Not exactly highlights to put on the Calder Trophy ballot, but those are little things that the Islanders' coaching staff want to see from Nelson and the rest of the team's rookies.
"When you engage that way, you're more into the game," Nelson said. "You get bumped around and give a few shots and it does help get you going."
Coach Jack Capuano and his assistants made a point of emphasis to tell the cast of five rookies who have dressed for the Islanders this season -- Nelson, Ryan Strome, Calvin de Haan, Aaron Ness and Matt Donovan -- that there's no time to stand and watch. And there are ways other than scoring points to, well, score points with the coaches and your teammates.
"There's a reason young guys like Brock are here," Capuano said. "He has the ability to do what he needs to do every night. We can live with mistakes, as long as there's effort there. Brock's been giving that. Being physical is one way to be involved."
Poulin on the rise
When Evgeni Nabokov went down with a groin injury in the first period of a 5-4 shootout win over the Red Wings on Nov. 16, Capuano hoped that Kevin Poulin would seize the opportunity to show he could be counted upon.
That didn't happen, and it was certainly far from all on the 23-year-old goaltender. His team already was into its mistake-filled slide from .500; Poulin wasn't especially good, save for his dazzling performance in a 3-2 shootout win over the Sharks -- as it happens, that was the next time the Islanders won after beating Detroit, going 0-8-2 -- so it was a combination of factors.
Poulin is back as the temporary No. 1 again now because Nabokov is sidelined by a quad strain. But things are different for the goaltender and his team, both of whom are playing markedly better.
"He’s just not as busy for me, watching him now," Capuano said. "I think he's calmed down some parts of his game and he looks very controlled, very focused in there."

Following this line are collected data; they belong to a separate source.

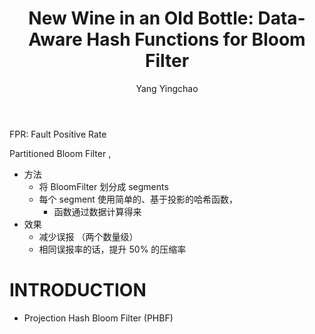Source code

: :PROPERTIES:
:ID:       9e622a9f-5575-48fc-84fe-f4294a0514bd
:NOTER_DOCUMENT: ../pdf/4/p1924-bhattacharya.pdf
:END:
#+TITLE: New Wine in an Old Bottle: Data-Aware Hash Functions for Bloom Filter
#+AUTHOR: Yang Yingchao
#+EMAIL:  yang.yingchao@qq.com
#+OPTIONS:  ^:nil _:nil H:7 num:t toc:2 \n:nil ::t |:t -:t f:t *:t tex:t d:(HIDE) tags:not-in-toc
#+STARTUP:  align nodlcheck oddeven lognotestate 
#+SEQ_TODO: TODO(t) INPROGRESS(i) WAITING(w@) | DONE(d) CANCELED(c@)
#+TAGS:     noexport(n)
#+LANGUAGE: en
#+EXCLUDE_TAGS: noexport
#+FILETAGS: :LearnedBloomFilter:PartitionedBloomFilter:FPR:

FPR: Fault Positive Rate

Partitioned Bloom Filter ,
- 方法
  + 将 BloomFilter 划分成 segments
  + 每个 segment 使用简单的、基于投影的哈希函数，
    * 函数通过数据计算得来

- 效果
  + 减少误报 （两个数量级）
  + 相同误报率的话，提升 50% 的压缩率


* INTRODUCTION
:PROPERTIES:
:NOTER_DOCUMENT: ../pdf/4/p1924-bhattacharya.pdf
:NOTER_PAGE: 1
:CUSTOM_ID: h:c589c3c7-e91c-477d-8ee8-7566656fbd63
:END:

- Projection Hash Bloom Filter (PHBF)
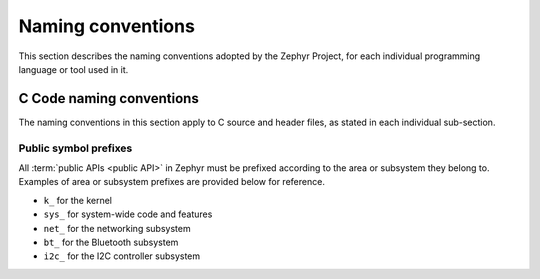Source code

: .. _naming_conventions:

Naming conventions
##################

This section describes the naming conventions adopted by the Zephyr
Project, for each individual programming language or tool used in it.

C Code naming conventions
*************************

The naming conventions in this section apply to C source and header files,
as stated in each individual sub-section.

Public symbol prefixes
======================

All :term:`public APIs <public API>` in Zephyr must be prefixed according
to the area or subsystem they belong to. Examples of area or subsystem prefixes
are provided below for reference.

* ``k_`` for the kernel
* ``sys_`` for system-wide code and features
* ``net_`` for the networking subsystem
* ``bt_`` for the Bluetooth subsystem
* ``i2c_`` for the I2C controller subsystem
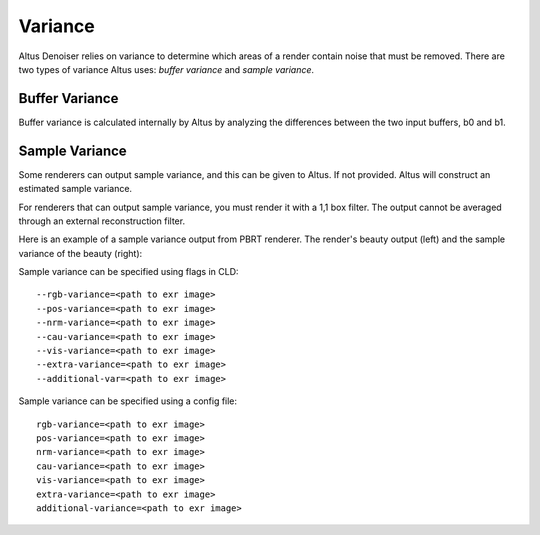 Variance
========

Altus Denoiser relies on variance to determine which areas of a render contain noise that must be removed.
There are two types of variance Altus uses: *buffer variance* and *sample variance*.

Buffer Variance
---------------

Buffer variance is calculated internally by Altus by analyzing the differences between the two input buffers, b0 and b1.

Sample Variance
---------------

Some renderers can output sample variance, and this can be given to Altus.
If not provided. Altus will construct an estimated sample variance.

For renderers that can output sample variance, you must render it with a 1,1 box filter.
The output cannot be averaged through an external reconstruction filter.

Here is an example of a sample variance output from PBRT renderer.
The render's beauty output (left) and the sample variance of the beauty (right):

.. image:: ./input/sample_variance.png
   :scale: 60 %
   :align: center

Sample variance can be specified using flags in CLD::

    --rgb-variance=<path to exr image>
    --pos-variance=<path to exr image>
    --nrm-variance=<path to exr image>
    --cau-variance=<path to exr image>
    --vis-variance=<path to exr image>
    --extra-variance=<path to exr image>
    --additional-var=<path to exr image>


Sample variance can be specified using a config file::

    rgb-variance=<path to exr image>
    pos-variance=<path to exr image>
    nrm-variance=<path to exr image>
    cau-variance=<path to exr image>
    vis-variance=<path to exr image>
    extra-variance=<path to exr image>
    additional-variance=<path to exr image>
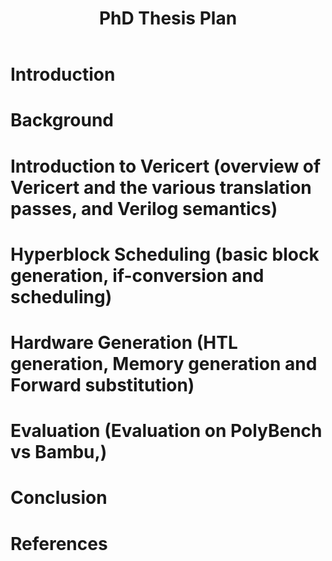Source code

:#+title: PhD Thesis Plan

* Introduction
* Background
* Introduction to Vericert (overview of Vericert and the various translation passes, and Verilog semantics)
* Hyperblock Scheduling (basic block generation, if-conversion and scheduling)
* Hardware Generation (HTL generation, Memory generation and Forward substitution)
* Evaluation (Evaluation on PolyBench vs Bambu,)
* Conclusion
* References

Poulin's 30-save performance in Denver lifted him to 4-1-0 in his last five appearances. His 8-12-0 record, 3.10 GAA and .895 save percentage won't win him any awards, but his greater comfort level is clear.
Can they make playoffs?
It's difficult to compare past seasons with this one, given the first-time playoff format in use this season, and last season's shortened schedule is thrown out. But going back to 2008-09 in an 82-game schedule, 17 Eastern Conference teams were at least eight points out of a playoff spot as of Jan. 11. That is where the Islanders sat entering Saturday night's games.
Only one team recovered to make it: the 2010-11 Buffalo Sabres. Ryan Miller put the team on his back in goal, but that squad's far and away leading scorer? Thomas Vanek. So yes, it can be done.